昨日まで、一房ずつ指で押さえながら作っていたものが、短い時間で揃っていく。
エルナは何度も枠を裏返し、綿毛の並びを確かめた。その口元が、ほんのわずかに緩む。
「使えそう?」
「改良は必要ですが、とてもよくできています」
「では、次は何を作る?」
オスカーが尋ねると、エルナは少し驚いた顔をした。以前の工房では、彼女の意見を聞いて道具を作る者などいなかったのだろう。
「‥‥‥溝を、もう少し浅くしてください。それから、枠の端を丸く。綿毛が引っかかりませんので」
「わかりました。明日の朝までに直しましょう」
当たり前のように意見を受け入れられ、エルナはしばらく黙っていた。
チャチャは、その横顔を見つめた。腕があるのに、女性だから職人と呼ばれなかった。
工夫しても、成果は別の者の名前になった。だから、自分の考えを口にすることさえ、怖くなっていたのかもしれない‥‥‥
「エルナ」
「はい」
「遠慮しないで、たくさん注文してね。オスカーなら、たぶん作ってくれるから」
「たぶん、なのですか?」
「庭師だから」
エルナが目を丸くした。
オスカーは何も言わず、木枠を抱えて部屋を出ていった。しばらくして、エルナは小さく笑った。
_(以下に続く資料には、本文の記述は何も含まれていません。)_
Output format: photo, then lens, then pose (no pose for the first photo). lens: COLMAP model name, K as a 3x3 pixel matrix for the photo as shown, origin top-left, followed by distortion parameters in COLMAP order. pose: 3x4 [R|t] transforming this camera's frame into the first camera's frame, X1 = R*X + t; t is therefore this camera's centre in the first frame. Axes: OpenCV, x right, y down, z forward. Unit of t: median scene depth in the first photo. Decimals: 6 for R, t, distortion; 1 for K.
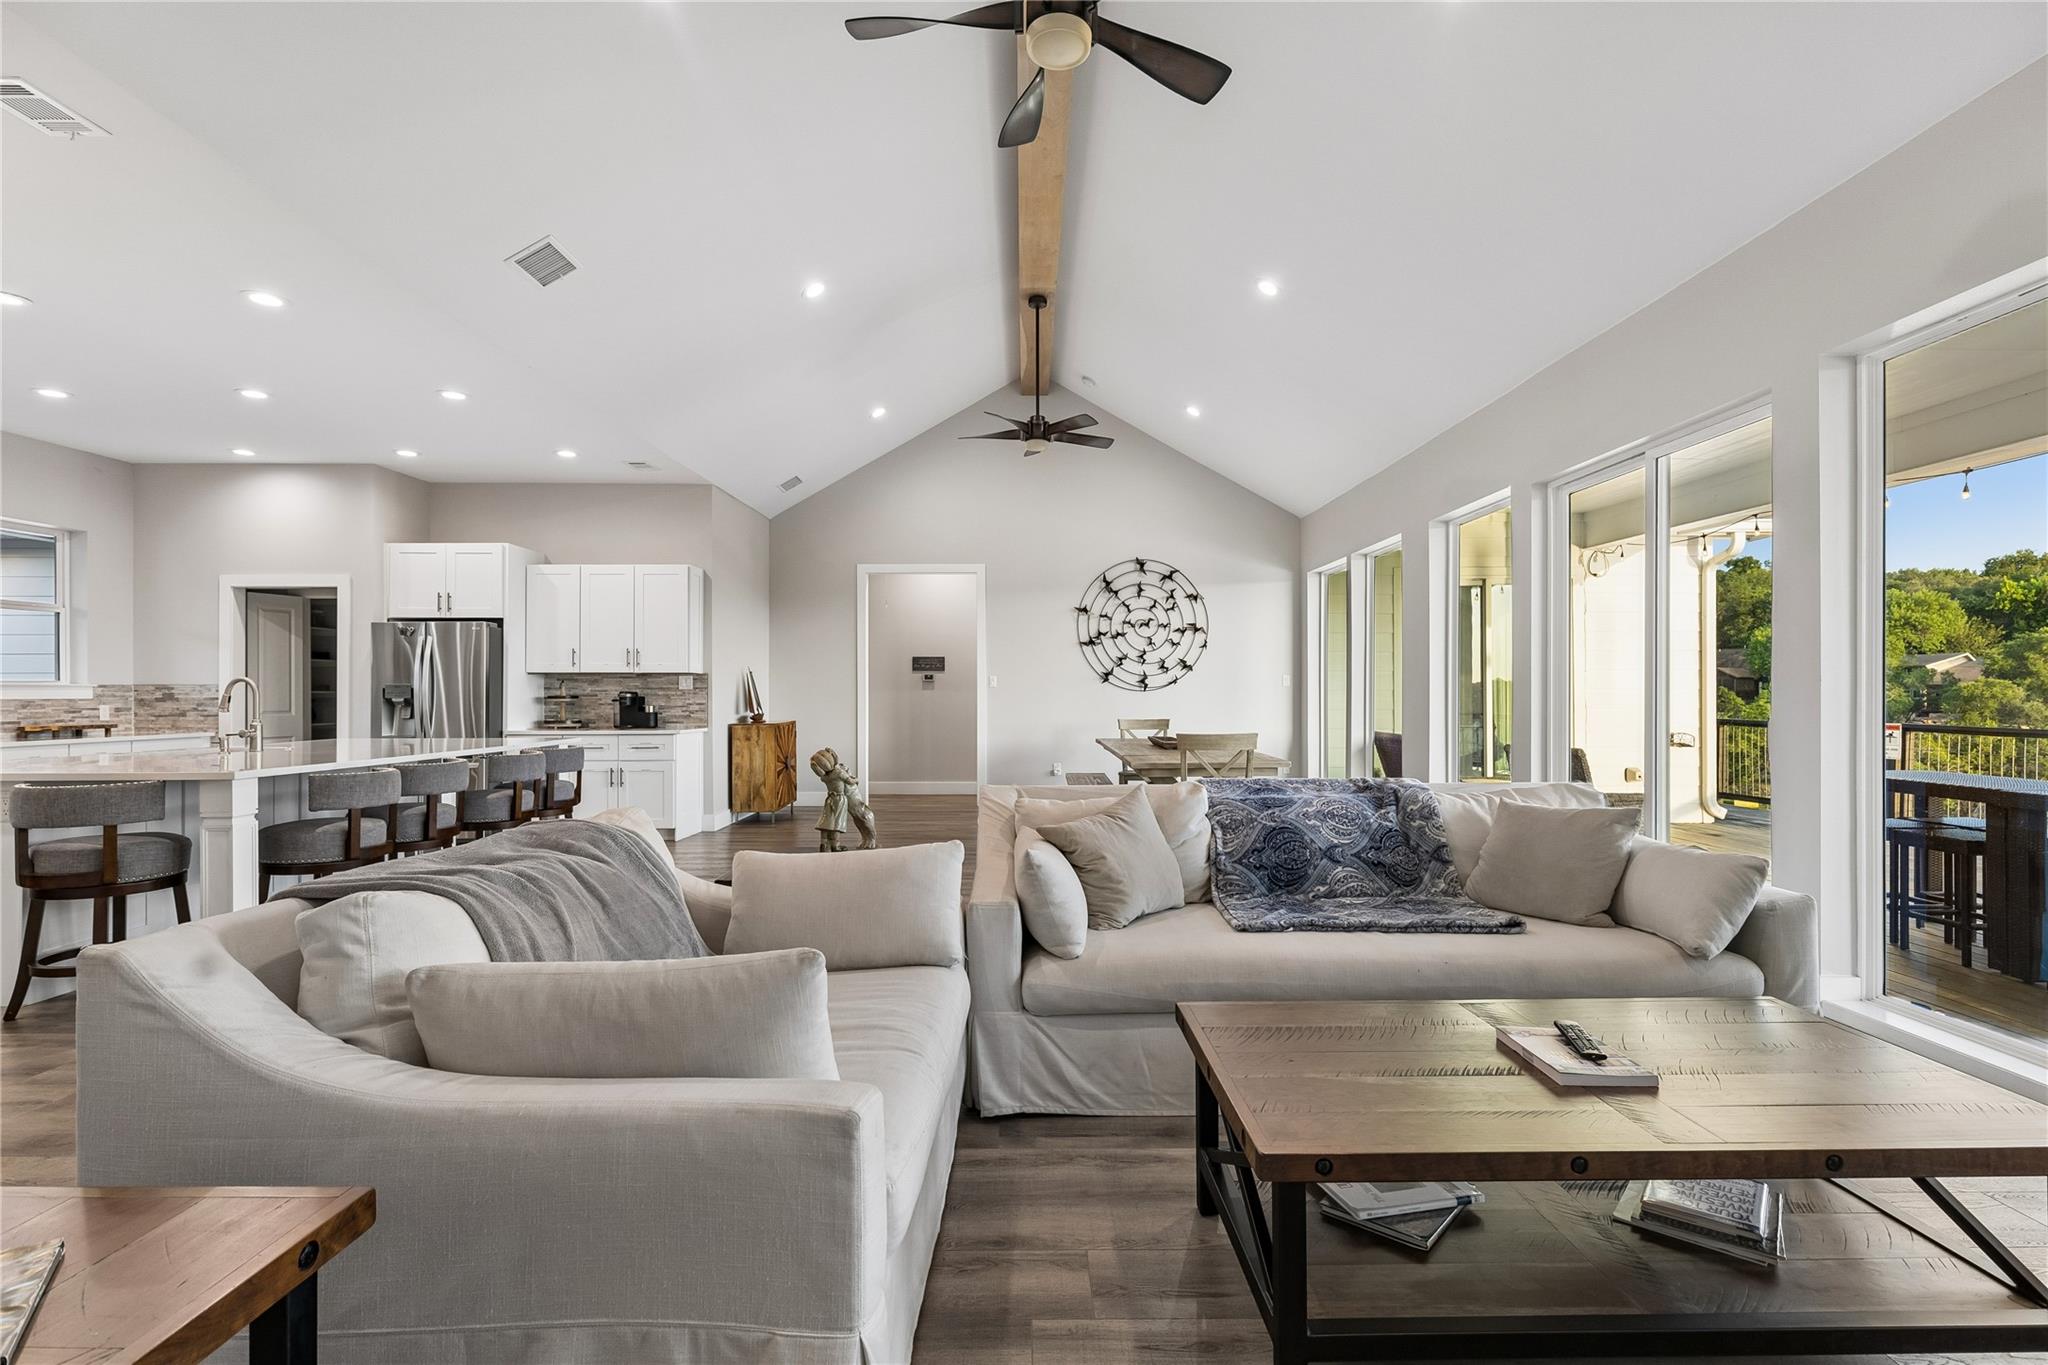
lens RADIAL K [[971.3, 0, 1020.9], [0, 971.3, 685.0], [0, 0, 1]] dist [0.006006, 0.000442]
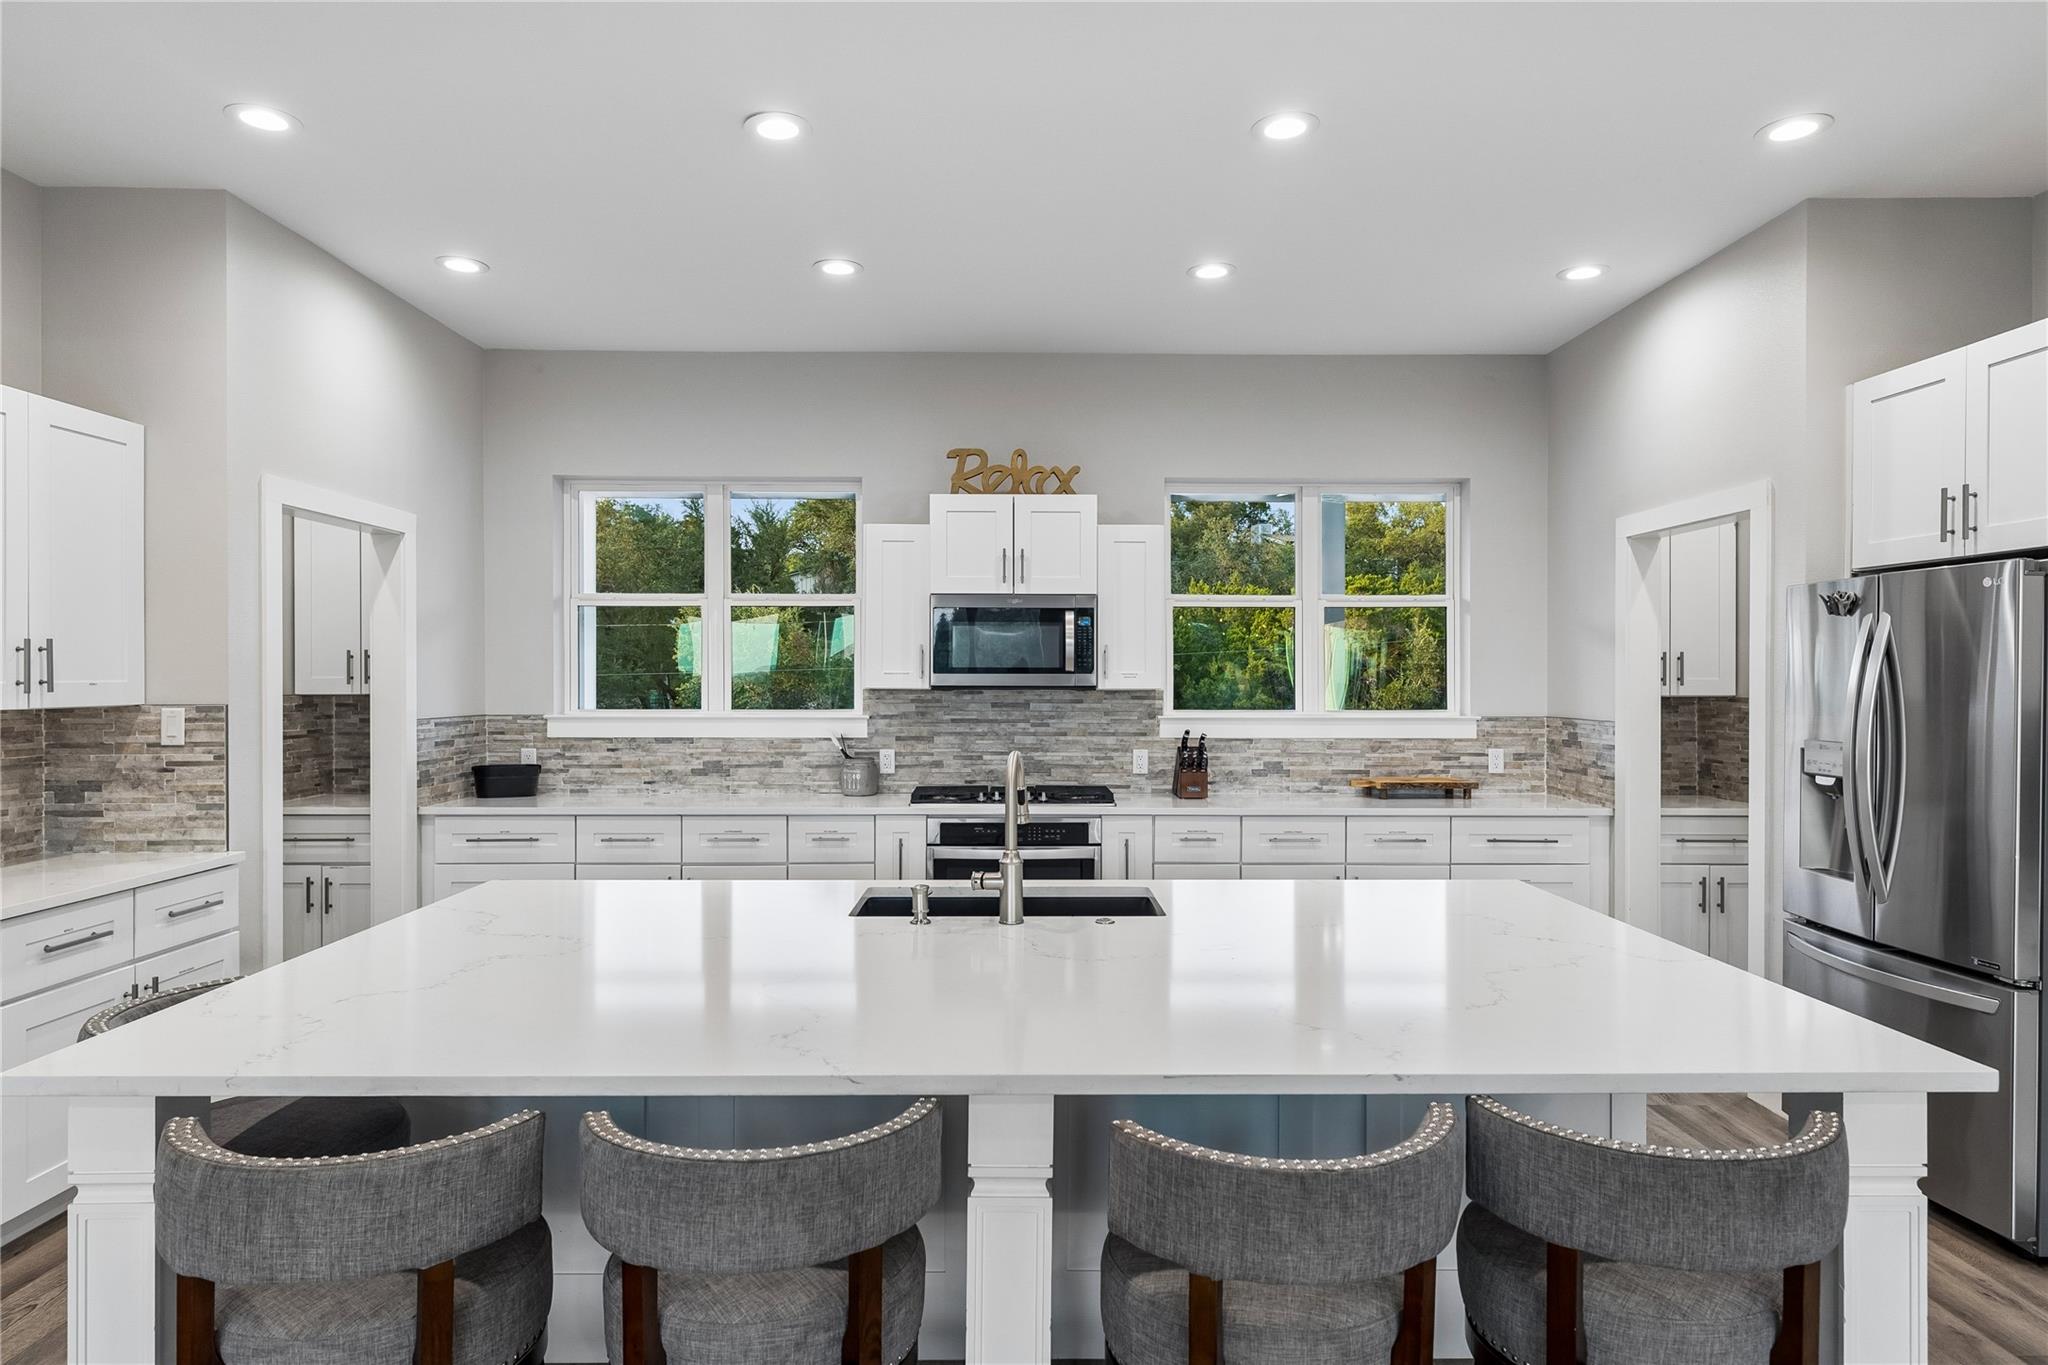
lens RADIAL K [[1196.1, 0, 1018.5], [0, 1196.1, 677.8], [0, 0, 1]] dist [0.008955, -0.004550]
pose [[0.015372, 0.005088, -0.999869, -0.162364], [0.006665, 0.999964, 0.005191, -0.029783], [0.999860, -0.006744, 0.015337, 0.647991]]
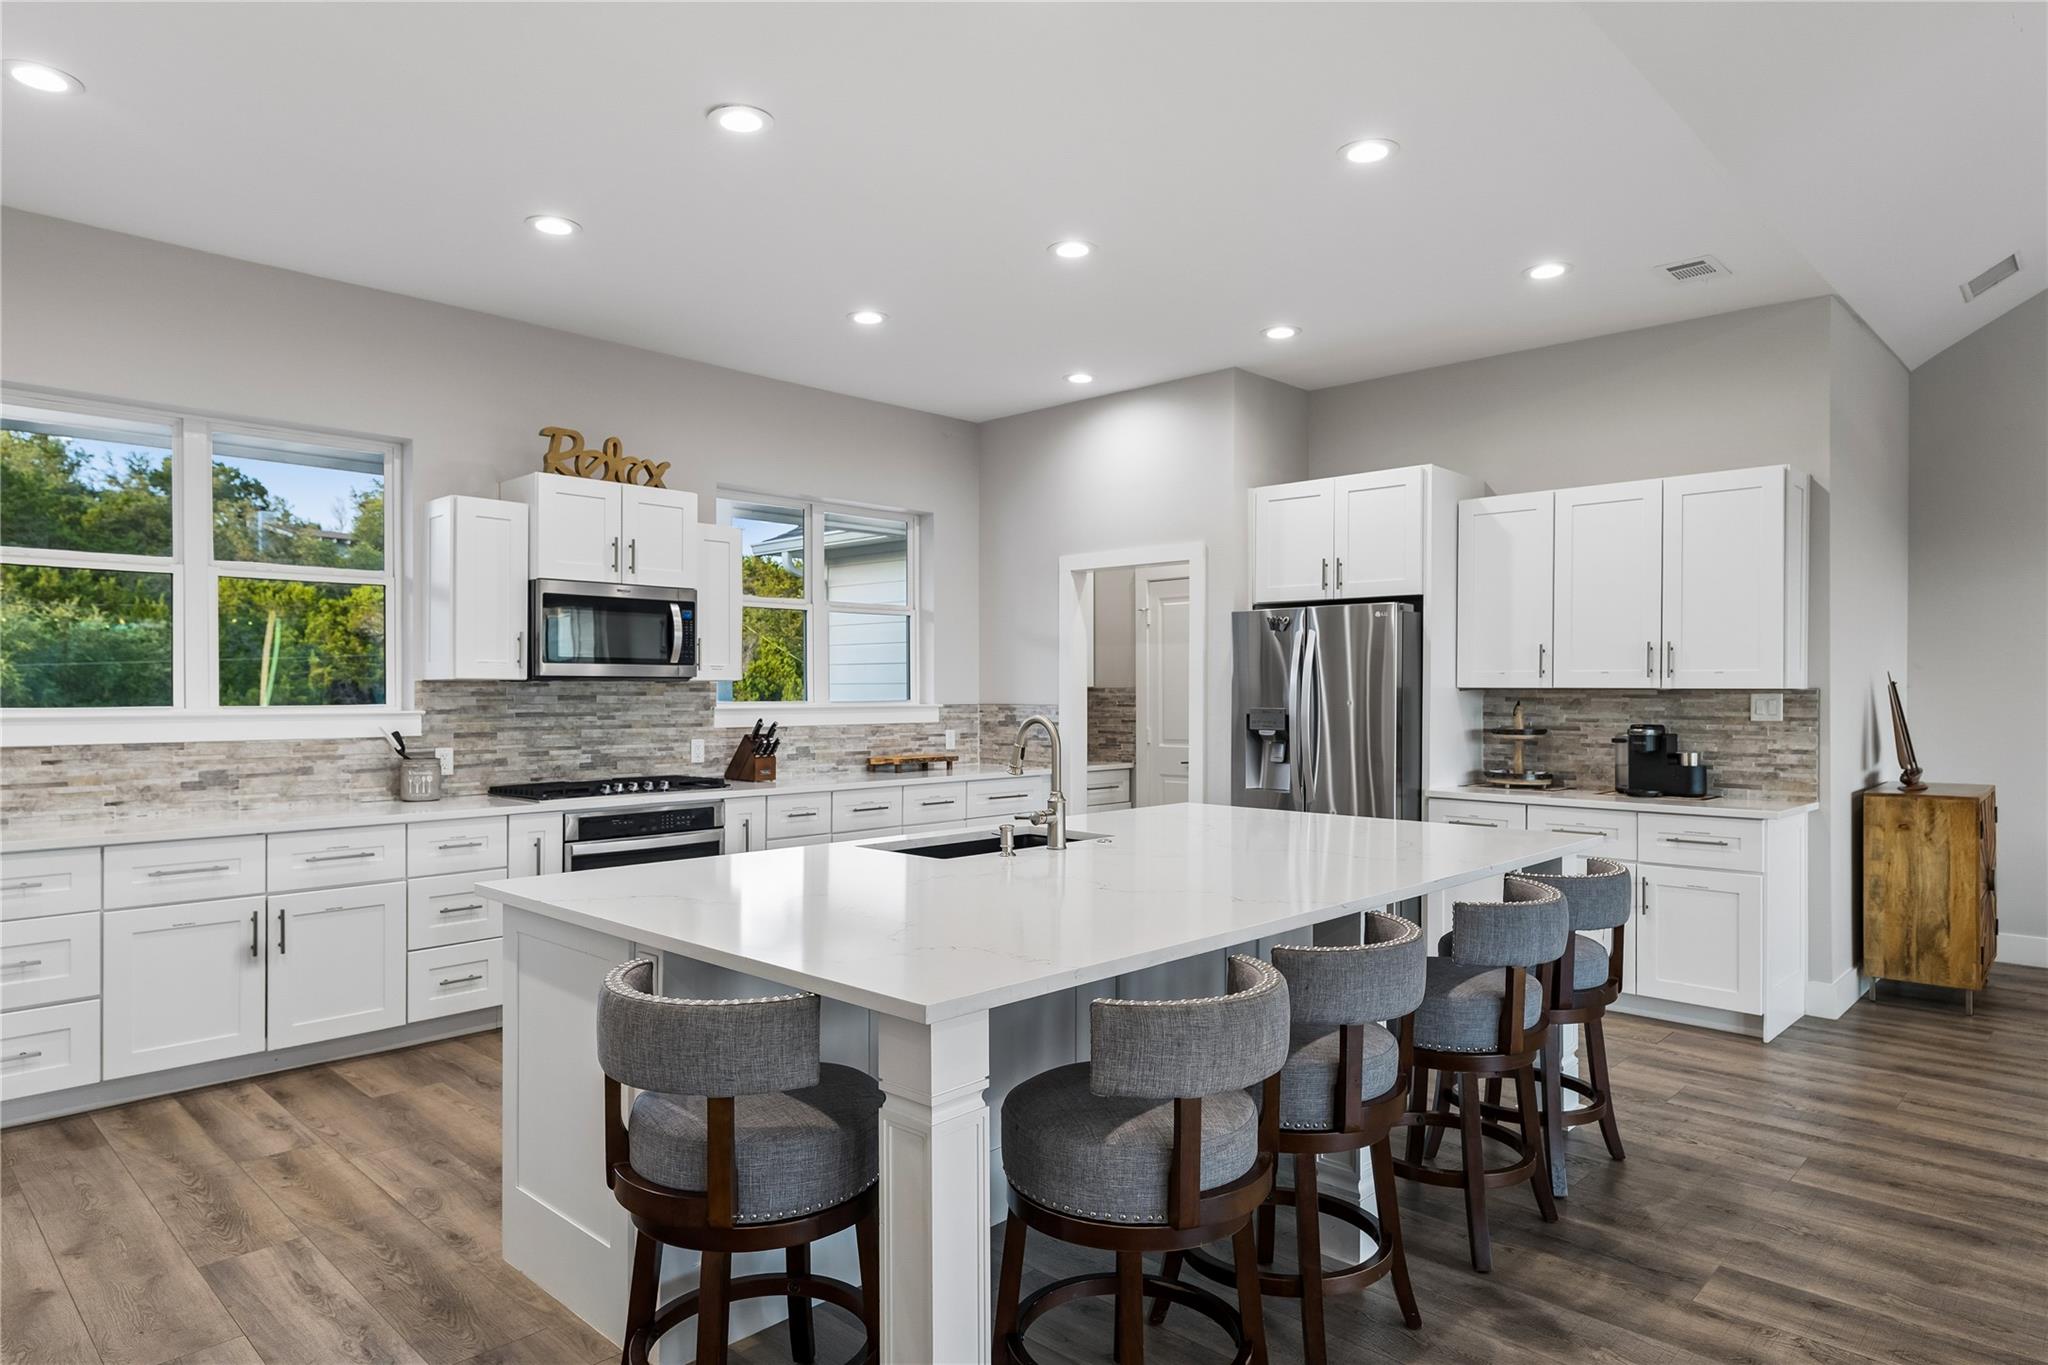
lens RADIAL K [[1196.1, 0, 1026.0], [0, 1196.1, 687.6], [0, 0, 1]] dist [0.008955, -0.004550]
pose [[0.723499, 0.002712, -0.690321, -0.212355], [0.002901, 0.999972, 0.006969, -0.019470], [0.690320, -0.007045, 0.723470, 0.323467]]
それは、彼女が屋敷へ来てから初めて見せた、職人ではない普通の笑顔だった。
翌日、改良された木枠から、二十個の揃った房が生まれた。エルナはそれらを軽い網へ仮留めし、小さな布の上へ並べた。まだ頭へ載せられる形ではないけれど、表から見れば、柔らかな栗色の髪が流れているように見えた。
「次は、これを頭の形にするの?」
「その前に、確かめることがあります」
エルナは完成した小さな毛束を指で持ち上げた。
「この繊維が、本当に人の体温と汗に耐えられるか。まず、それを試さなければ‥‥‥」
チャチャは毛束を見た。
次にフェリクスを見た。
「お兄様」
「断る」
「まだ何も言ってないよ」
「目が、私の頭を見ている」
専門家が加わっても、試す頭が必要なことだけは変わらなかった。